Tusla, the Child and Family Agency, says it supports a move to having private children’s residential care centres being independently inspected as suggested in a report highlighting major shortfalls in the process.
Children’s Ombudsman Niall Muldoon has recommended inspection of such centres be moved without delay to the Health Information and Quality Authority (Hiqa). It already provides the inspection, registration and monitoring of State-run children’s residential centres.
May 2014 figures show around 100 private or voluntary children’s residential centres were catering for 341 children, at a cost of around €49m a year. These are ordinary houses where, usually, between two and six children are cared for by staff.
The Ombudsman for Children’s Office (OCO) examined inspection reports from 49 centres carried out by HSE child and family services in 2012 and up to August 2013 — before responsibility for the registration and inspection of these centres moved to Tusla in January 2014.

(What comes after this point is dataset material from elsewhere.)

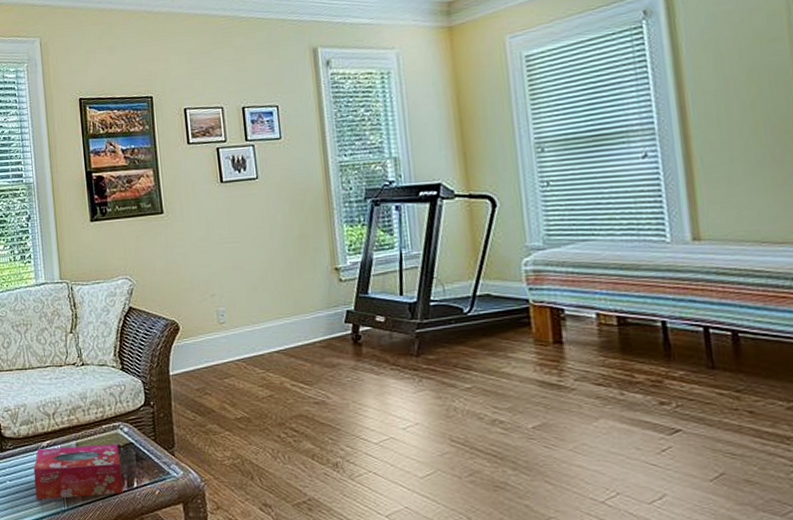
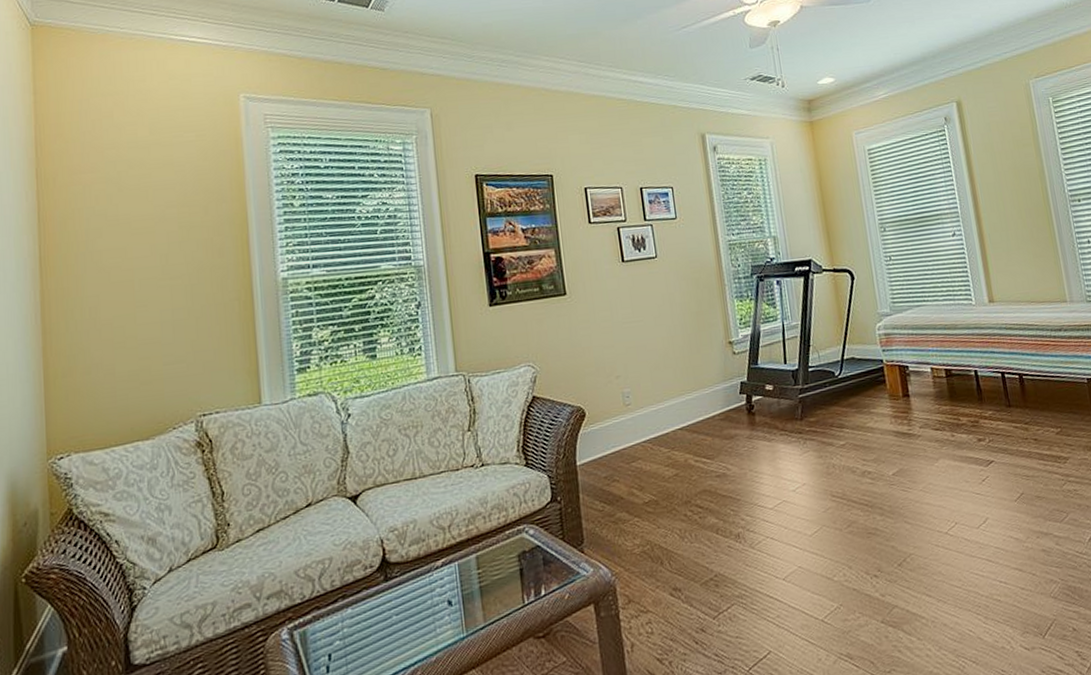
tissue box: present [33,444,123,500] -> none [425,549,530,632]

The OCO report says its investigation found a shortage of inspectors had led to delays in inspections, which were typically announced in advance, and there was no evidence of the visits happening at night or weekends. There was no standardised procedure across the country’s four regions, and no agreed policy on access to inspection reports.
The investigation also examined the more frequent, but less formal, process of monitoring centres for adherence to regulation and standards.
It found that there was no national protocol on the frequency of monitoring visits, which appeared to be viewed as a discretionary activity, and it said a lack of standardisation in relation to monitoring means accountability is difficult.
Tusla said it has increased inspection levels since being set up in 2014, leading to improved standards and compliance. It said chief executive Gordon Jeyes had indicated at a number of meetings that one national consistent service is preferable to an inspection system led by a number of bodies.
“Tusla welcomes the fact this view is shared by the Ombudsman for Children,” it said.
The agency’s director of quality assurance Brian Lee said it intends to publish inspection reports in September, and that where non-compliance with regulations are identified, actions to be taken by centres are prescribed and their implementation is closely monitored.
Mr Muldoon also recommends Tusla ensure enough trained inspectors are available until responsibility transfers to Hiqa, and that it regularly audits quality of monitoring reports.
“Given the importance of independent inspection and of ensuring that all children in the care of the State receive the same standard of care, it is important that the transfer of these functions to Hiqa is progressed without delay,” he said.
Empowering People in Care (EPIC), which works with children living in care, said there has been a shift towards privately run centres in recent years and it is inappropriate that the contracting agency is responsible for monitoring them.
“While there are fewer young people in residential care centres, these young people have greater needs and are more vulnerable. The reliance on staff with short-term contracts means less experienced, skilled staff working with young people in these centres,” said EPIC director Jennifer Gargan.